→ EXERCISE GOAL: Pictures aside, reproduce exactly and only the lines from the one containing "Calculé sur 19 terrains à vendre" through the end of the records.

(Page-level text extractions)
::::::::::

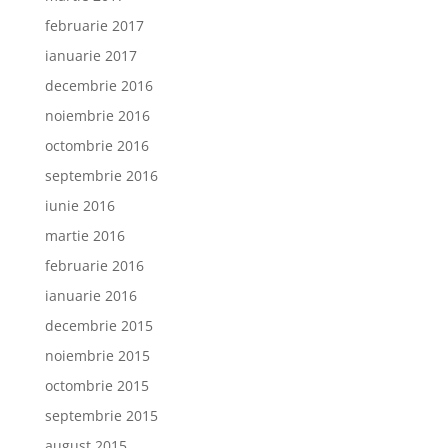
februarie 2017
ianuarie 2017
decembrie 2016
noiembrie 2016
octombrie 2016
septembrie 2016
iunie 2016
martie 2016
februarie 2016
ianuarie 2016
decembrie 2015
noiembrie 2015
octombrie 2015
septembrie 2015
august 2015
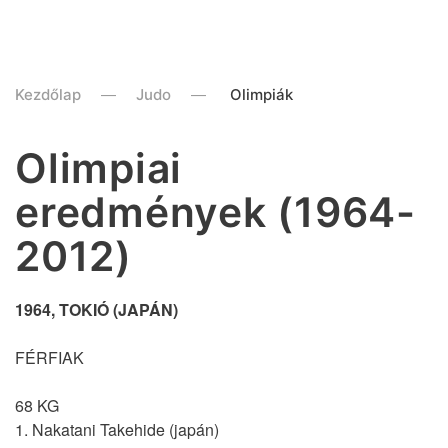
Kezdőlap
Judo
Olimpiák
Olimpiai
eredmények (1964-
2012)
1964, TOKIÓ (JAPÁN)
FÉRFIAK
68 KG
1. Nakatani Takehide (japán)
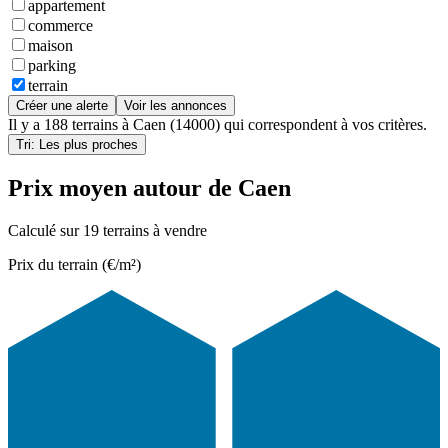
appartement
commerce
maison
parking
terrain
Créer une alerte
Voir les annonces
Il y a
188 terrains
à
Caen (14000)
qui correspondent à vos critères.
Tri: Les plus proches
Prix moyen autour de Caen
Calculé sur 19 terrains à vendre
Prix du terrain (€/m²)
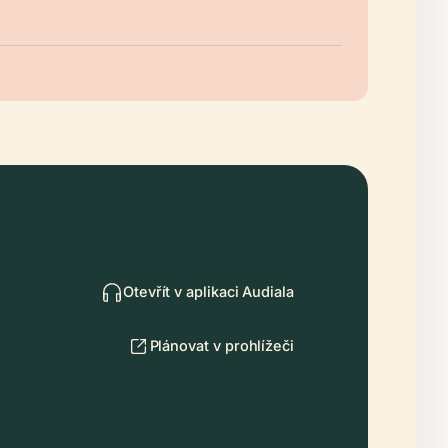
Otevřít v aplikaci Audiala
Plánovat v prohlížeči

::::::::::

→ RESPONSE TO THE TASK:
Calculé sur 19 terrains à vendre
Prix du terrain (€/m²)
Otevřít v aplikaci Audiala
Plánovat v prohlížeči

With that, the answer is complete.